Given passage:
Given our small size and limited financial resources, we have not adopted formal policies and procedures for the review, approval or ratification of transactions, such as those described above, with our executive officer(s), director(s) and significant stockholders. We intend to establish formal policies and procedures in the future, once we have sufficient resources and have appointed additional directors, so that such transactions will be subject to the review, approval or ratification of our board of directors, or an appropriate committee thereof. On a moving forward basis, our directors will continue to approve any related party transaction.

 

Director Independence

 

Our board of directors currently consists of two directors. None of our directors are “independent” as defined in Rule 5605(a)(2) of the Nasdaq listing rules. We may appoint an independent director or directors to our board of directors in the future, particularly to serve on appropriate committees should they be established.

Required task 1:
From the passage on related party transactions and director independence, return the stretch from "Given our small" through "related party transaction.".

Supplied material:
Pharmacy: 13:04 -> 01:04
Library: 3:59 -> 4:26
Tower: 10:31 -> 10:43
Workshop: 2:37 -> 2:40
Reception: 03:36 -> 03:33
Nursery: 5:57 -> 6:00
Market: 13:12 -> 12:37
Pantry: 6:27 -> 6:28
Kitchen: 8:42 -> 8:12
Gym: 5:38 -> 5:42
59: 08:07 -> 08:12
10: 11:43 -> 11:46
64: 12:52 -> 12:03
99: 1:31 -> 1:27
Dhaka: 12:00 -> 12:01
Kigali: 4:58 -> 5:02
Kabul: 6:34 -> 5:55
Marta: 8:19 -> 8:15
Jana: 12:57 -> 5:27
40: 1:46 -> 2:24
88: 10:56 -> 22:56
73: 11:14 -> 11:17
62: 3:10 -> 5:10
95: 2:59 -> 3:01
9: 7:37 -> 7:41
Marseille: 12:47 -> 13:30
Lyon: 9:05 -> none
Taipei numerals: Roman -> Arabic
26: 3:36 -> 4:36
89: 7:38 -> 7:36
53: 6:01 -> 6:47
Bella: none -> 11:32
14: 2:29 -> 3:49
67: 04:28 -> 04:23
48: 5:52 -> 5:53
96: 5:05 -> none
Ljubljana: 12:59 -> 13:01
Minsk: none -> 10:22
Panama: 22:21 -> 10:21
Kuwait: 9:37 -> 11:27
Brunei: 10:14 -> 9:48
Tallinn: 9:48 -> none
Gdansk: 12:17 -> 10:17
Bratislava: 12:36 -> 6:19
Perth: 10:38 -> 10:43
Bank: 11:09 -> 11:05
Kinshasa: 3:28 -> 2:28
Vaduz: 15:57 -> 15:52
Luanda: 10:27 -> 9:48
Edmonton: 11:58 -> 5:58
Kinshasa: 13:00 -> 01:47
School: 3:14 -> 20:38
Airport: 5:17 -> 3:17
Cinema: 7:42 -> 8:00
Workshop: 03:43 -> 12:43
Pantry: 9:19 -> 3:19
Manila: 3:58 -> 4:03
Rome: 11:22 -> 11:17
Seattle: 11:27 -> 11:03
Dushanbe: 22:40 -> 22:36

Required task 2:
Retype the stretch of the clock listing from its first line through the line containing "Gdansk: 12:17 -> 10:17", including both, and nothing more.

Full answer 1:
Given our small size and limited financial resources, we have not adopted formal policies and procedures for the review, approval or ratification of transactions, such as those described above, with our executive officer(s), director(s) and significant stockholders. We intend to establish formal policies and procedures in the future, once we have sufficient resources and have appointed additional directors, so that such transactions will be subject to the review, approval or ratification of our board of directors, or an appropriate committee thereof. On a moving forward basis, our directors will continue to approve any related party transaction.

Full answer 2:
Pharmacy: 13:04 -> 01:04
Library: 3:59 -> 4:26
Tower: 10:31 -> 10:43
Workshop: 2:37 -> 2:40
Reception: 03:36 -> 03:33
Nursery: 5:57 -> 6:00
Market: 13:12 -> 12:37
Pantry: 6:27 -> 6:28
Kitchen: 8:42 -> 8:12
Gym: 5:38 -> 5:42
59: 08:07 -> 08:12
10: 11:43 -> 11:46
64: 12:52 -> 12:03
99: 1:31 -> 1:27
Dhaka: 12:00 -> 12:01
Kigali: 4:58 -> 5:02
Kabul: 6:34 -> 5:55
Marta: 8:19 -> 8:15
Jana: 12:57 -> 5:27
40: 1:46 -> 2:24
88: 10:56 -> 22:56
73: 11:14 -> 11:17
62: 3:10 -> 5:10
95: 2:59 -> 3:01
9: 7:37 -> 7:41
Marseille: 12:47 -> 13:30
Lyon: 9:05 -> none
Taipei numerals: Roman -> Arabic
26: 3:36 -> 4:36
89: 7:38 -> 7:36
53: 6:01 -> 6:47
Bella: none -> 11:32
14: 2:29 -> 3:49
67: 04:28 -> 04:23
48: 5:52 -> 5:53
96: 5:05 -> none
Ljubljana: 12:59 -> 13:01
Minsk: none -> 10:22
Panama: 22:21 -> 10:21
Kuwait: 9:37 -> 11:27
Brunei: 10:14 -> 9:48
Tallinn: 9:48 -> none
Gdansk: 12:17 -> 10:17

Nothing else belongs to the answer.